## The Wonderful World of ML - Session 2 Assignment

Two of my favorite and most highly recommended references for machine learning are:  

- [An Introduction to Statistical Learning with Applications in R - James, Witten, Hastie, and Tibshirani](https://github.com/MichaelSzczepaniak/WonderfulML/raw/master/docs/ISLR%20Seventh%20Printing.pdf)
- [The Elements of Statistical Learning - Hastie, Tibshirani and Friedman](https://github.com/MichaelSzczepaniak/WonderfulML/raw/master/docs/TheElementsOfStatisticalLearning_Hastie_Tibshirani_Friedman_print10.pdf)

Pdf versions of both of these books have been uploaded to the repo and can be downloaded using the links under each title.  If you are relatively new to the area of machine learning, the first reference will be your friend.  If you are an experienced pro, have great math skills and/or need more depth on a particular topic, the second reference is an excellent reference.  I will refer to the first reference as the **ISL** and the second as the **ESL** throughout the rest of this series.

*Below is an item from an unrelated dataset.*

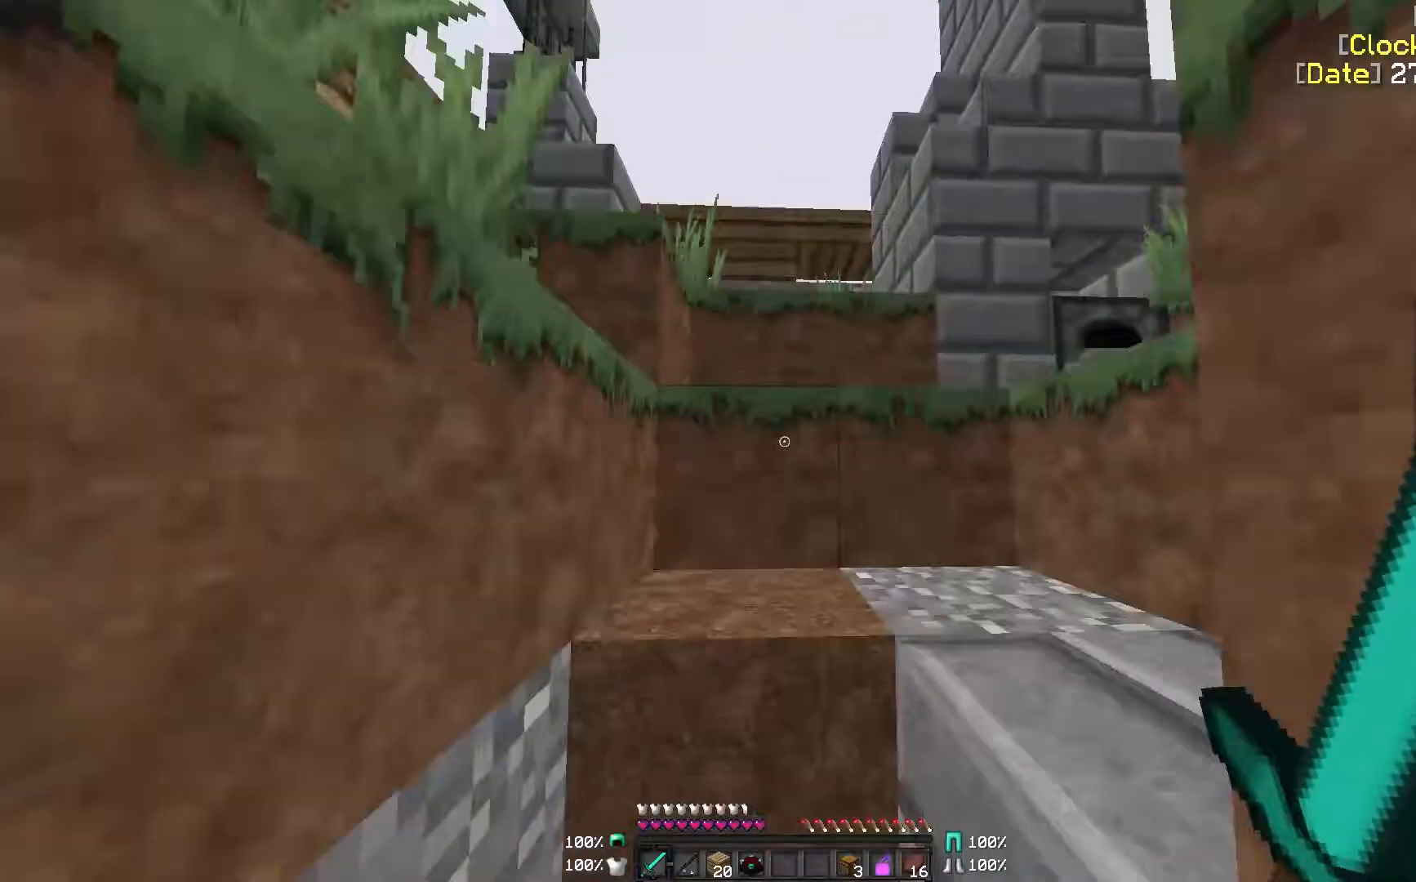
Gameplay with keyboard and mouse; each line is a JSON object with the keys and mouse buttons held at the frame after it. "events" lists presses ("down") and releases ("up") of "a", "d", "s", "w", "mouse_left" and "mouse_right" between this image and that frame as [ms after this image, input, new state], when the widget could be followed in between. "mouse_left", "mouse_right" = the "left", "right" buttons of the "mouse" list. No other keys are recorded. Fast repeated clicks can show as one long hold. Mouse movement is not recorded.
{"keys": ["a", "w"], "mouse": [], "events": [[183, "a", "down"]]}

1) If you haven't done so by now, install jupyter notebook and configure it with an R kernel if you are an R user.  If you are Python user, your Anaconda install will have Python configured out of the box.

*Python users -* If you have installed the [latest version of Anaconda](https://www.continuum.io/downloads), you should have jupyter notebook as part of this install.  If you have a distribution of Python which doesn't include jupyter, you can do a **pip** install as described [here](http://jupyter.readthedocs.io/en/latest/install.html).  

*R users -*  Because jupyter runs on Python, you will also need to install a Python distribution if you don't have one installed on your system already.  I recommend installing the [latest version of Anaconda](https://www.continuum.io/downloads) if you don't have a compelling reason not to use this distribution because it comes with jupyter as mentioned earlier.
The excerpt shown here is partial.